What else gave? Last year, the company discontinued its food delivery service, Jumia Food in seven African countries citing unfavorable macro-economic conditions in the same countries it is now focusing its e-commerce business on. -EA.
TRENDING: E-LEARNING AI LEARNING

TalentLMS
Here’s a new kind of AI lawsuit: Two Massachusetts parents are suing their son’s school district after he received detention and a D for using AI on a history project — something they claim the school did not expressly forbid — allegedly jeopardizing his chances of getting into Stanford. The district’s student handbook forbids the use of “unauthorized technology” and plagiarism but doesn’t specify borrowing language from a bot. Schools have struggled with when and how to allow AI use since ChatGPT launched in 2022.
SHOWER THOUGHTS
“Parents, can you imagine how deeply upset you'd be if your kid actually received a letter beckoning them to come live at "a school for witchcraft and wizardry?“
NEWS
Round the continent
An overturned gasoline tanker sparked into an inferno in Jigawa State, Nigeria killing over 140 people who tried to scoop up fuel from the accidented vehicle.

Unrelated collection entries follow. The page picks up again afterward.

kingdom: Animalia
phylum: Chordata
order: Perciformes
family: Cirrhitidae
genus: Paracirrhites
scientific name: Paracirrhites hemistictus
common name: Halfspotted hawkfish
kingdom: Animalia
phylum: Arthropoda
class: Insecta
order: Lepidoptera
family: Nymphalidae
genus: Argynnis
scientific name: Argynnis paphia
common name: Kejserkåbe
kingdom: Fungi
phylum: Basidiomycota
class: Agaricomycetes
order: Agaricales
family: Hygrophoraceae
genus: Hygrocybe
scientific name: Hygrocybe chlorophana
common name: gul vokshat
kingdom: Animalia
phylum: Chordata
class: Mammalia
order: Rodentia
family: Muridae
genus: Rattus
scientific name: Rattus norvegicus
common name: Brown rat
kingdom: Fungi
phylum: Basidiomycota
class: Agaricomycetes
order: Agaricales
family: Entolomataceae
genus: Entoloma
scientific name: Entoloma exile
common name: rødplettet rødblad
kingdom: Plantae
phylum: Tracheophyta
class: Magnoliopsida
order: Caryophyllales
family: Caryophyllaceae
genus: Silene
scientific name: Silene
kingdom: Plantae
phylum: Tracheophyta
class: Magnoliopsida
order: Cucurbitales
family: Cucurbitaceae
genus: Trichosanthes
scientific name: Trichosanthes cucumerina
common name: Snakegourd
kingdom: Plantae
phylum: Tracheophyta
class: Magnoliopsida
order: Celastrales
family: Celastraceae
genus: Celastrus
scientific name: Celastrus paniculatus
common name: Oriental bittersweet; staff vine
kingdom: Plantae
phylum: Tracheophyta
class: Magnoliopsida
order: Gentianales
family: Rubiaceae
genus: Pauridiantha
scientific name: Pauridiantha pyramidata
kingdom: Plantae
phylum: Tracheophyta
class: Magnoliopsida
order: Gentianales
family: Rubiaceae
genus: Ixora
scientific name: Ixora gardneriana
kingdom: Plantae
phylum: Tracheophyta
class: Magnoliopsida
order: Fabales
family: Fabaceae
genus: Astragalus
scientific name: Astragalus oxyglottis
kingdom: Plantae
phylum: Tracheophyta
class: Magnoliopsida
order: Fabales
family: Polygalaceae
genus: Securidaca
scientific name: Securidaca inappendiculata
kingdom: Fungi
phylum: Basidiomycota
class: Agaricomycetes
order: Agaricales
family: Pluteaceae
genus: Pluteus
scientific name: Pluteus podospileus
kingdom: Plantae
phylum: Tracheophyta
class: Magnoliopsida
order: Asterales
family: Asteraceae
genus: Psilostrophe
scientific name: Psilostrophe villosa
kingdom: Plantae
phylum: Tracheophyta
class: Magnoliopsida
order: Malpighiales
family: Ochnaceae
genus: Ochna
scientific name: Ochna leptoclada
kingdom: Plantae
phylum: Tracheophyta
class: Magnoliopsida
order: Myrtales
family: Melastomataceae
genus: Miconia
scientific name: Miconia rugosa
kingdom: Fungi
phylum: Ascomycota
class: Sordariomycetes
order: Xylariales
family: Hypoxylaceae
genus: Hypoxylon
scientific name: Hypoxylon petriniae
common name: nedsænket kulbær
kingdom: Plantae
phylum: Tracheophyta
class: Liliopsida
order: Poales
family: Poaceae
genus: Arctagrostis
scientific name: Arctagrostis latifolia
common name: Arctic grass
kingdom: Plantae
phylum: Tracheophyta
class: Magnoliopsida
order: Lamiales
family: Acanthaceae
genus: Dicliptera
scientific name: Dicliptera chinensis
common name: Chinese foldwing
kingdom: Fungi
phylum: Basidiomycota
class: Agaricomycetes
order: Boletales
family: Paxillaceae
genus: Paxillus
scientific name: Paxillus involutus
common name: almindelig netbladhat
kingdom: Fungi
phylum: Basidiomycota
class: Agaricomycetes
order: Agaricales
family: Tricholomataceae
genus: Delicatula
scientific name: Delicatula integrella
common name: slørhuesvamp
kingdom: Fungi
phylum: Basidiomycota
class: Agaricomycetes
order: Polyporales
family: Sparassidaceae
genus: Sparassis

Meta expressed concern over its inability to take down a graphic video showing two men bleeding after they were beaten for allegedly being gay.
Moove, the Nigerian company that leases cars to prospective Uber drivers has commenced operations in Mexico.
Kenya’s estranged VP, Rigathi Gachagua pleaded not guilty in a senate hearing yesterday in a last-ditch attempt to save his job.